Learn More Get a comprehensive overview of Recommendation Engine Bootcamp with 3 Capstone Projects
Learn More Frequently Asked Questions and Answers
Q1: What is an example of a recommender system?
Netflix, YouTube, Tinder, and Amazon are all examples of recommender systems in use. These systems entice users with relevant suggestions based on the choices they make. Additionally, recommender systems have the potential to enhance experiences for news websites.
Q2: What are the two main types of recommender systems?
There are two main types of recommender systems – personalized and non-personalized. Non-personalized recommendation systems, such as popularity-based recommenders, suggest the most popular items to users. For example, they may recommend the top-10 movies, top selling books, or the most frequently purchased products.
Q3: What are the popular recommender systems?
Recommendation systems are a set of algorithms utilized to suggest items to users based on data gathered from the user.

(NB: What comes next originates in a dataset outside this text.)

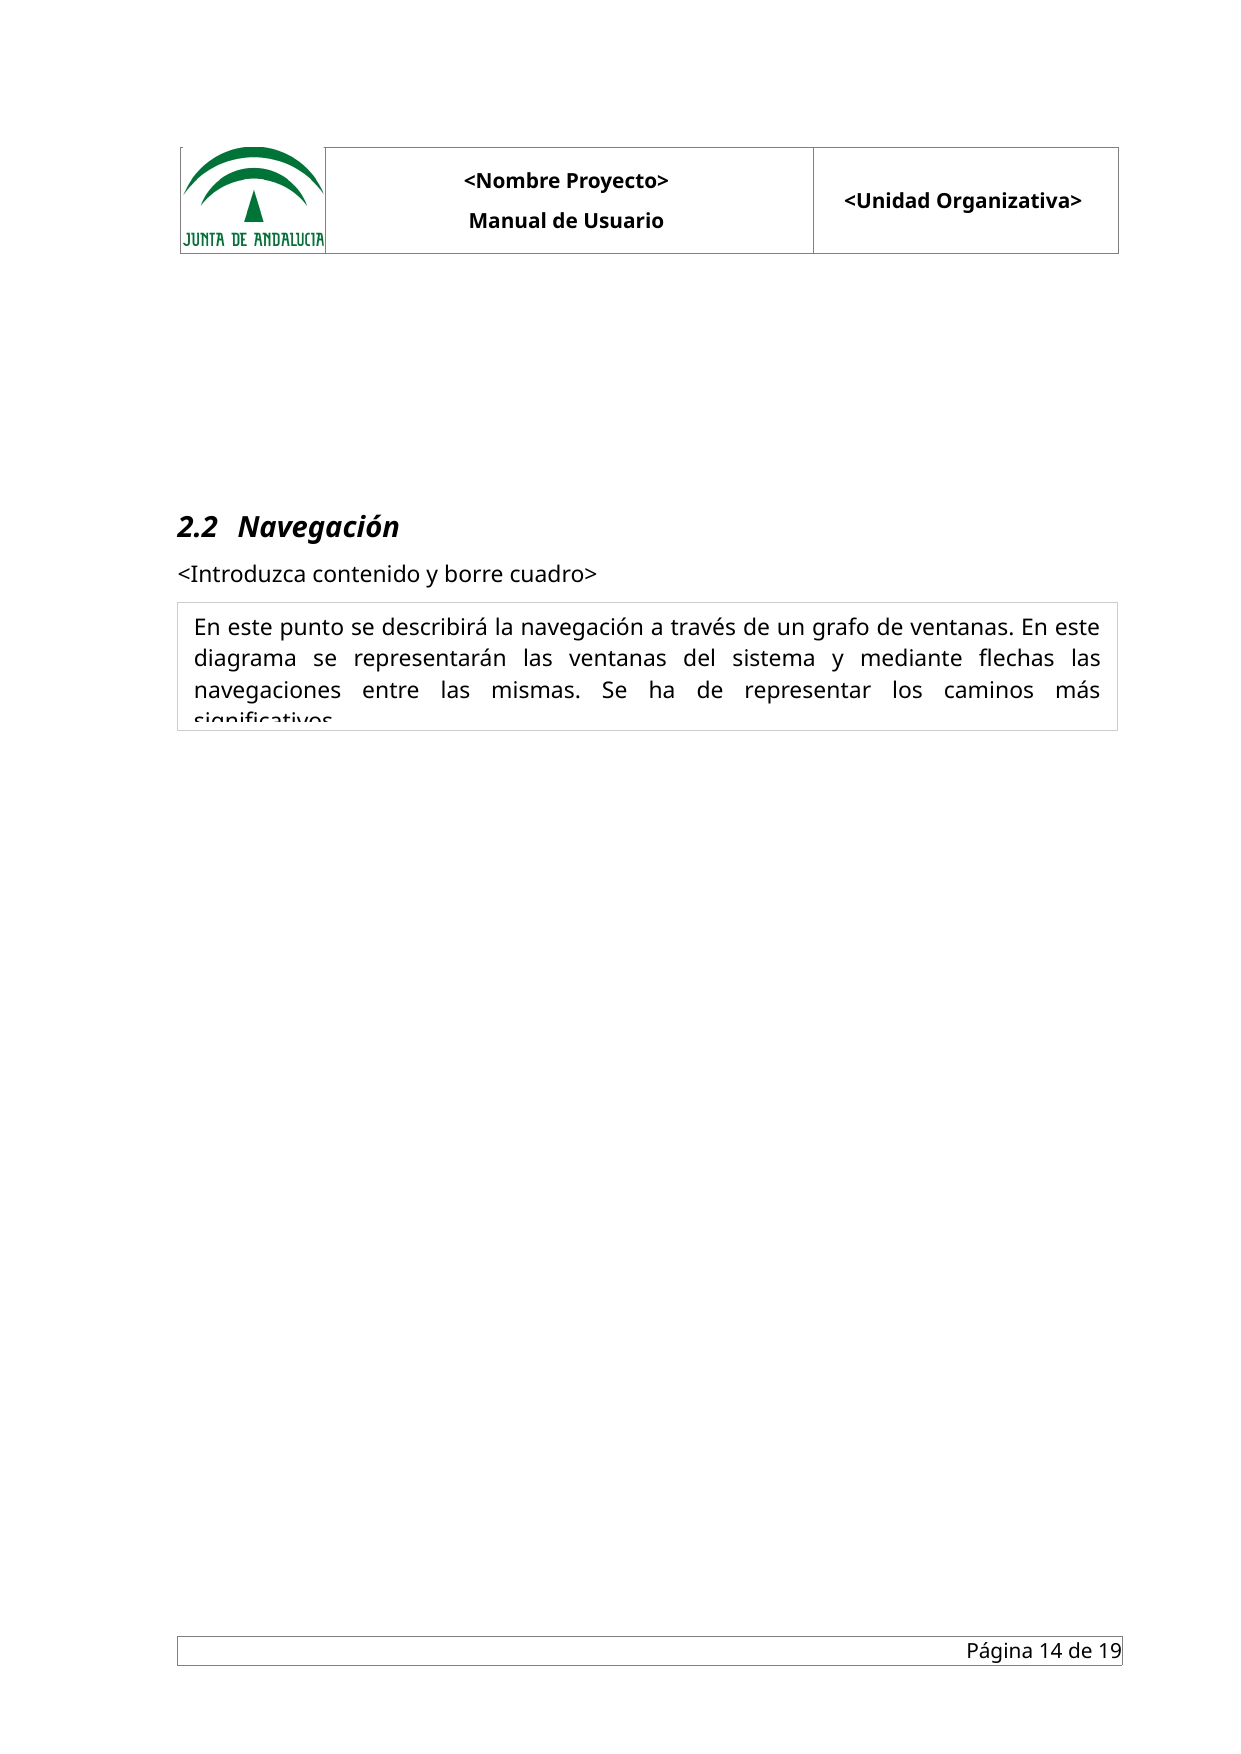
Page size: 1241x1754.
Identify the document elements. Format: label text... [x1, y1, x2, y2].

subtitle Navegación [177, 506, 1122, 546]
text En este punto se describirá la navegación a través de un grafo de ventanas. En este diagrama se representarán las ventanas del sistema y mediante flechas las navegaciones entre las mismas. Se ha de representar los caminos más significativos. [194, 611, 1101, 722]
text <Introduzca contenido y borre cuadro> [177, 558, 1122, 589]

These systems have gained widespread usage and are frequently observed in online stores, movie databases, and job finders.
Q4: What are the three types of recommendation systems?
There are three main types of Recommender Systems: collaborative filtering, content-based, and hybrid. Some of the most popular examples of Recommender Systems include the ones used by Amazon, Netflix, and Spotify. Collaborative filtering systems utilize past user behavior to generate recommendations for new products.
Q5: What Recommender Systems courses can I find on AZ Class?
On this page, we have collected free or certified 25 Recommender Systems online courses from various platforms. The list currently only displays up to 50 items. If you have other needs, please contact us.
Q6: Can I learn Recommender Systems for free?
Yes, If you don’t know Recommender Systems, we recommend that you try free online courses, some of which offer certification (please refer to the latest list on the webpage as the standard). Wish you a good online learning experience!